Wellingborough man jailed for role in 'The Dark Overlord' hacking group

A Wellingborough man has been sentenced to five years in federal prison after pleading guilty to conspiring to commit aggravated identity theft and computer fraud.

US District Judge Ronnie White for the Eastern District of Missouri sentenced Nathan Wyatt, 39, of Wellingborough who participated in a computer hacking collective known as 'The Dark Overlord,' which targeted victims in the St. Louis area beginning in 2016.

Wyatt was extradited from the UK to the Eastern District of Missouri in December 2019.

Judge White also ordered Wyatt to pay $1,467,048 in restitution.

Following sentencing this week, Acting Assistant Attorney General Brian C. Rabbitt of the Justice Department’s Criminal Division said: “Nathan Wyatt used his technical skills to prey on Americans’ private data and exploited the sensitive nature of their medical and financial records for his own personal gain.

"Today’s guilty plea and sentence demonstrate the department’s commitment to ensuring that hackers who seek to profit by illegally invading the privacy of Americans will be found and held accountable, no matter where they may be located.”

USAttorney Jeff Jensen of the Eastern District of Missouri said: "The Dark Overlord has victimised innumerable employers in the United States, many of them repeatedly.

“I am grateful to the victims who came forward despite ransom threats and to the prosecutors and agents who were the first to catch and punish a member of The Dark Overlord in the United States."

Special Agent in Charge Richard Quinn of the FBI’s St. Louis Field Office said: “Cyber hackers mistakenly believe they can hide behind a keyboard.

“In this case, the FBI demonstrated once again that it will impose consequences on cyber criminals no matter how long it takes or where they are located.”

Wyatt admitted that, beginning in 2016, he was a member of The Dark Overlord, a hacking group that was responsible for remotely accessing the computer networks of multiple U.S. companies without authorisation.

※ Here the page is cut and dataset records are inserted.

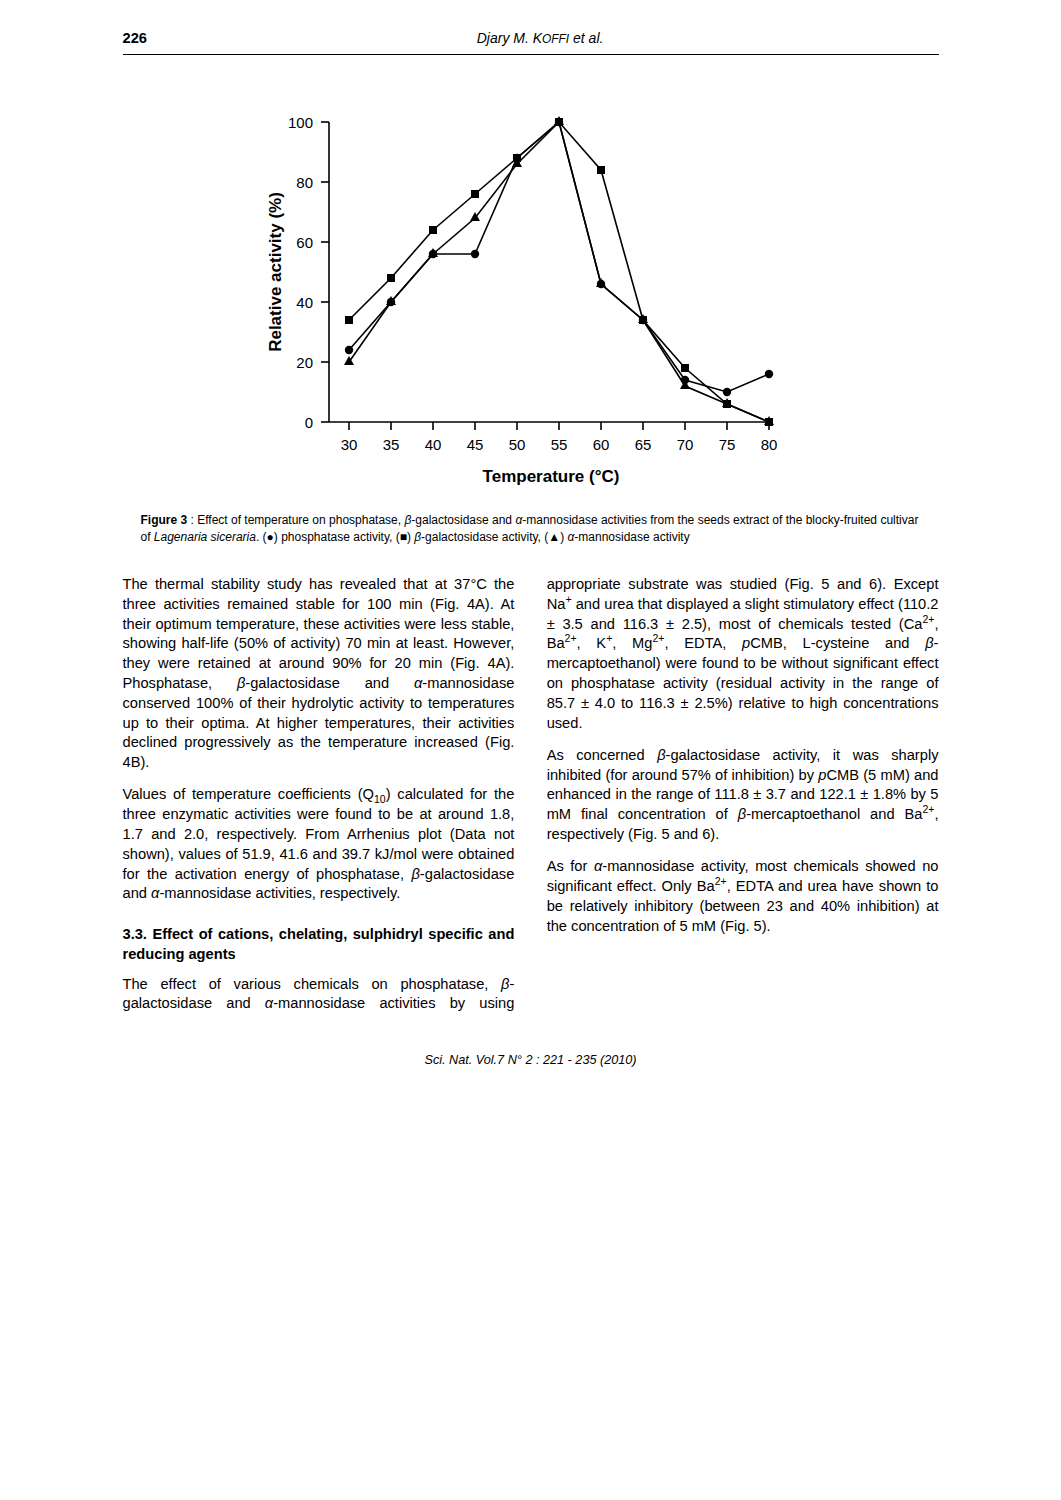226 Djary M. KOFFI et al.
0 20 40 60 80 100 30 35 40 45 50 55 60 65 70 75 80 Relative activity (%) Temperature (°C)
Figure 3 : Effect of temperature on phosphatase, β-galactosidase and α-mannosidase activities from the seeds extract of the blocky-fruited cultivar of Lagenaria siceraria. (●) phosphatase activity, (■) β-galactosidase activity, (▲) α-mannosidase activity
The thermal stability study has revealed that at 37°C the three activities remained stable for 100 min (Fig. 4A). At their optimum temperature, these activities were less stable, showing half-life (50% of activity) 70 min at least. However, they were retained at around 90% for 20 min (Fig. 4A). Phosphatase, β-galactosidase and α-mannosidase conserved 100% of their hydrolytic activity to temperatures up to their optima. At higher temperatures, their activities declined progressively as the temperature increased (Fig. 4B).
Values of temperature coefficients (Q10) calculated for the three enzymatic activities were found to be at around 1.8, 1.7 and 2.0, respectively. From Arrhenius plot (Data not shown), values of 51.9, 41.6 and 39.7 kJ/mol were obtained for the activation energy of phosphatase, β-galactosidase and α-mannosidase activities, respectively.
3.3. Effect of cations, chelating, sulphidryl specific and reducing agents
The effect of various chemicals on phosphatase, β-galactosidase and α-mannosidase activities by using appropriate substrate was studied (Fig. 5 and 6). Except Na+ and urea that displayed a slight stimulatory effect (110.2 ± 3.5 and 116.3 ± 2.5), most of chemicals tested (Ca2+, Ba2+, K+, Mg2+, EDTA, p CMB, L-cysteine and β-mercaptoethanol) were found to be without significant effect on phosphatase activity (residual activity in the range of 85.7 ± 4.0 to 116.3 ± 2.5%) relative to high concentrations used.
As concerned β-galactosidase activity, it was sharply inhibited (for around 57% of inhibition) by p CMB (5 mM) and enhanced in the range of 111.8 ± 3.7 and 122.1 ± 1.8% by 5 mM final concentration of β-mercaptoethanol and Ba2+, respectively (Fig. 5 and 6).
As for α-mannosidase activity, most chemicals showed no significant effect. Only Ba2+, EDTA and urea have shown to be relatively inhibitory (between 23 and 40% inhibition) at the concentration of 5 mM (Fig. 5).
Sci. Nat. Vol.7 N° 2 : 221 - 235 (2010)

Victims in the Eastern District of Missouri included healthcare providers, accounting firms, and others.

Wyatt admitted that The Dark Overlord co-conspirators acted by obtaining sensitive data from victim companies, including patient medical records and personal identifying information, and then threatening to release the companies’ stolen data unless the companies paid a ransom of between $75,000 and $350,000 in bitcoin.

Wyatt further admitted that he participated in the conspiracy by creating, validating, and maintaining communication, payment, and virtual private network accounts that were used in the course of the scheme to, among other things, send threatening and extortionate messages to victims within the Eastern District of Missouri.

The investigation was conducted by the FBI’s St. Louis Field Office with support from the FBI’s Atlanta Field Office.

The Justice Department’s Office of International Affairs coordinated the extradition of Wyatt.

Law enforcement authorities in the UK, including the Metropolitan Police Service, have been thanked for their substantial assistance in the investigation.

Senior Counsel Laura-Kate Bernstein of the Criminal Division’s Computer Crime and Intellectual Property Section and Assistant U.S. Attorney Gwendolyn Carroll prosecuted the case.